While all this might sound like a lot, BEGINNERS comes together beautifully, mixing honesty, emotion, intimacy, humor, and the sometimes unreliable power of memory through its interwoven timelines and the pitch-perfect performances of its three main characters -- four if you count Cosmo, the adorable Jack Russell terrier who plays Arthur.

Plummer, who many consider to be one of the greatest actors of the post World War II era, is particularly good in a role that could easily slip into caricature, but instead captures the giddy excitement of a man finally set free from a psychological and cultural prison that had held him for over 70 years. BEGINNERS also puts Hal's repression in context, describing the views American society held towards homosexuality for much of Hal's life, which saw being gay as a mental illness and a criminal offense.

McGregor's understated, bemused performance as Oliver is perfect for a man who, at 38, is being introduced to his real father for the first time -- an experience that not only exposes the roots of Oliver's melancholy, but shows him that it's never too late to put your past behind you. And Laurent, whose role as Anna veers perilously close to being one of those quirky hot female saviors who rescue lonely sensitive guys in indie movies, adds enough darkness to make her more real.

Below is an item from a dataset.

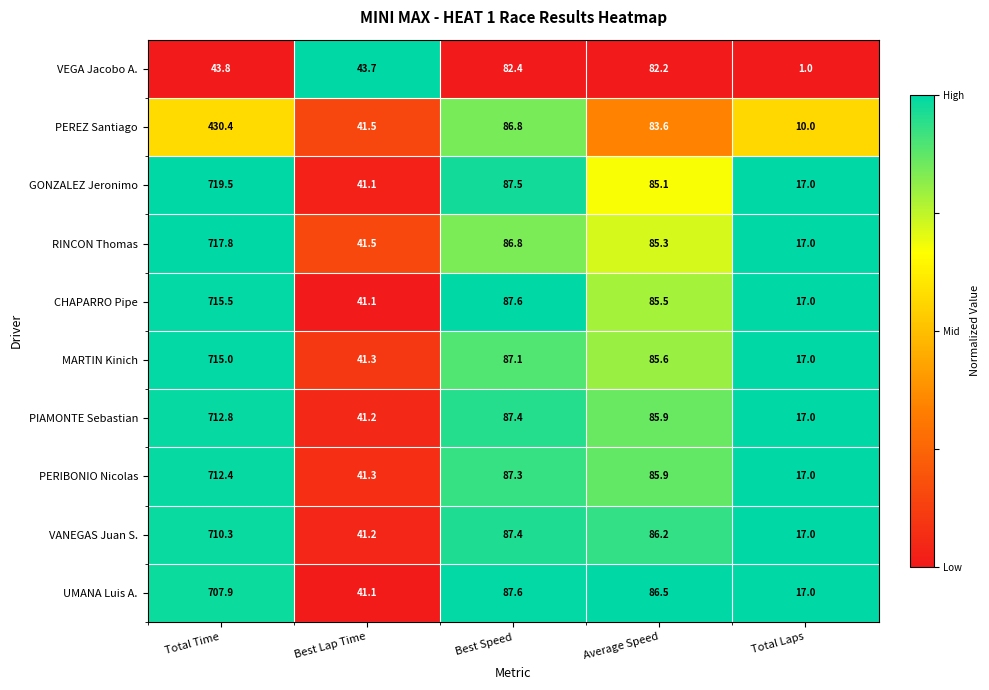

What is the greatest value displayed?

719.5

When I was a kid, I was certain that my dad and I would never be close. But as I got older, I learned more about his life growing up in Korea, which not only improved my understanding of who he is, but also the work he does, which has, in turn, taught me a lot about myself. It's made me so grateful that I had the chance to get to know him, especially since so many people have at least one of their parents cut from their lives, either through divorce, death, or transgressions that seemingly can't be forgiven. But one of my favorite things about BEGINNERS is its message that it's never too late to start again, whether it's your relationship with your parents or your past, so I'm going big on BEGINNERS with a rating of 9.4. It's only in limited release, but definitely try to find it. I'm Jonathan Kim for What the Flick.